> _Selected extract_
========
When merging multiple modalities, it is very important to unify the feature granularity of different modalities. As shown in Figure 1, after extracting the input text, although the text feature contains all the information about the recipe ingredients, its values are only 0 and 1, unlike the image feature, whose value range includes 0 to 255. It is obvious that there is a big difference in the distribution of text features and image features. Therefore, before we fuse image and text features, we use embedding to change the distribution of the original text features, and use a shallow CNN to obtain low-level image features for unifying the granularity of feature fusion.

The relationship between users and recipes is complicated, influenced by factors like personal preferences and eating habits. To make successful recipe recommendations, advanced models must analyze this complexity and capture the subtle connections between users and recipes. Understanding these relationships is essential for providing personalized and accurate recommendations that meet diverse dietary needs. Transformation is very popular and has achieved great success in many fields, but it is not suitable for processing complex relationships [14]. Therefore, we selected Graph Neural Networks (GNNs), which are naturally adept at processing complex relationships, for recipe recommendation. We build a heterogeneous neural network based on GraphSAGE [15] to further extract user features and recipe features. And we rely on the neighbor sampling operation of GraphSAGE to eliminate the heterogeneity between users and recipes to better grasp the relationship between users and recipes.

The main contributions of this paper are summarized as follows: (1) We propose a Multimodal Heterogeneous Graph Neural Network Recipe Recommendation (MHGRR) architecture. (2) We propose a new multimodal fusion method for recipe recommendation. (3) We recommend recipes to users from an image modal and text modal. (4) We found that as the output dimensions of GraphSAGE increased, the performance of the model varied little.

2. Related Work

2.1. Typical Recommendation

Typical recommendation refers to predicting a user’s preference for unknown items based on the user’s historical behavior data and item modalities, and recommends items that may be of interest to the user. The approach is usually divided into two types: content-based recommendation and collaborative filtering (CF) recommendation. Content-based recommendation [16,17,18,19,20] relies on the characteristics of the item itself, and recommends similar items based on items the user has liked, while collaborative filtering recommendation [21,22,23,24,25] recommends items by finding similarities between users or items. Although classical recommender methods have been widely used in the past decade, they also have some disadvantages. First, these methods usually need a large amount of data for prediction to achieve better performance; if the amount of data is not enough, the effect may be poor. Second, it is difficult for typical recommendation to handle image information and understand the deep semantic information of recipes. Third, since these methods only consider the similarity between users and items, other important information such as context, image, etc., is ignored. And most CF-based recommendation captures user preference through a single modal of item, which is not reasonable; user preferences are contained in multiple modalities, and every one is different. Our task is to recommend an item for a user with multiple modalities.
========
> _Written task 1_
Decide whether each statement below agrees with the recipe recommendation excerpt, answering yes or no and quoting the words from the excerpt that settle it. (a) The text features take only the values 0 and 1. (b) The authors picked Transformation because it handles complex relationships well. (c) Collaborative filtering recommends items based on the characteristics of the item itself.
========
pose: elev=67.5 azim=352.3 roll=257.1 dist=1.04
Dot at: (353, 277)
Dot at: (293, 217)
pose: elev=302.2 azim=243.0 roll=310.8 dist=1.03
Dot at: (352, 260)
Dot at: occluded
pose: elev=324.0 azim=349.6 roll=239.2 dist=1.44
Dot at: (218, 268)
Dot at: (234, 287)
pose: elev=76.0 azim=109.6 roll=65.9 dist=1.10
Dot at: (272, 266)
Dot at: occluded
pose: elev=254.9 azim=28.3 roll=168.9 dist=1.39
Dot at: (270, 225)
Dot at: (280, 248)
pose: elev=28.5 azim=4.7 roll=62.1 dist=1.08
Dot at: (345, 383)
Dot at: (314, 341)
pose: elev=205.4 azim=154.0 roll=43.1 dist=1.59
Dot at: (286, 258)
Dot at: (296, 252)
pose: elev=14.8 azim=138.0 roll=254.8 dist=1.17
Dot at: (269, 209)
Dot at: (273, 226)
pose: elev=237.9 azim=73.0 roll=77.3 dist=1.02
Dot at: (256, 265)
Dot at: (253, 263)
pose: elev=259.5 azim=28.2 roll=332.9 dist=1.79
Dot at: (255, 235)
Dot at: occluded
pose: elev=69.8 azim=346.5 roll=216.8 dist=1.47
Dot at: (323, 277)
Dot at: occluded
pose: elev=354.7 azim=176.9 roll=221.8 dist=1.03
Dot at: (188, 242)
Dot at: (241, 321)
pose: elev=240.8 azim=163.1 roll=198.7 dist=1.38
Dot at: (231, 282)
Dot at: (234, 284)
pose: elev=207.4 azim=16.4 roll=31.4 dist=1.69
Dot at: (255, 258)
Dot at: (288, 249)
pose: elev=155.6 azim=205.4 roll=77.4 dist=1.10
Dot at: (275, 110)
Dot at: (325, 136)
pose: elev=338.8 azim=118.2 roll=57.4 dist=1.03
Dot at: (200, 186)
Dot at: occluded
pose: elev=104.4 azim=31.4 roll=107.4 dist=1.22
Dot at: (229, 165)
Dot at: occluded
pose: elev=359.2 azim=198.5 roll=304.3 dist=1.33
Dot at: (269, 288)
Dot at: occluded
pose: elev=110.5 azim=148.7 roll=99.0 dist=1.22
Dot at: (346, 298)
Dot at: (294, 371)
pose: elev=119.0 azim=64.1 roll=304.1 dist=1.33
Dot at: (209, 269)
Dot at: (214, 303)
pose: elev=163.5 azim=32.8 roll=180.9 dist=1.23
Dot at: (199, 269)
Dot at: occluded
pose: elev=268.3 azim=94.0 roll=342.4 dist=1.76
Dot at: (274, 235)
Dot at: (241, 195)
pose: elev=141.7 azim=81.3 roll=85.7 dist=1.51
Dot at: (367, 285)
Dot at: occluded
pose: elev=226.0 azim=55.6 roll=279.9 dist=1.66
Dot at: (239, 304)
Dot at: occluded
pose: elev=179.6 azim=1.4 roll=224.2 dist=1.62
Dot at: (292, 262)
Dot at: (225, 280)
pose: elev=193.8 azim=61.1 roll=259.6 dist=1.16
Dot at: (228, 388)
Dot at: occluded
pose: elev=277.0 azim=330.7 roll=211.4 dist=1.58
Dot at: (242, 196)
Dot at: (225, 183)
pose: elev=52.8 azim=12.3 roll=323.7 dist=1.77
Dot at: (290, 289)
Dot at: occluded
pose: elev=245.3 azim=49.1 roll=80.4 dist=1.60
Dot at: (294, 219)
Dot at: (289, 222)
========
> _Written task 2_
Give the stretch of the records from their start through the line that contains "Dot at: (234, 287)" as a numbered list, leaving out any blank lines.

> _Result 1_
(a) Yes: "its values are only 0 and 1"
(b) No: "but it is not suitable for processing complex relationships"
(c) No: "collaborative filtering recommendation [21,22,23,24,25] recommends items by finding similarities between users or items"

> _Result 2_
1. pose: elev=67.5 azim=352.3 roll=257.1 dist=1.04
2. Dot at: (353, 277)
3. Dot at: (293, 217)
4. pose: elev=302.2 azim=243.0 roll=310.8 dist=1.03
5. Dot at: (352, 260)
6. Dot at: occluded
7. pose: elev=324.0 azim=349.6 roll=239.2 dist=1.44
8. Dot at: (218, 268)
9. Dot at: (234, 287)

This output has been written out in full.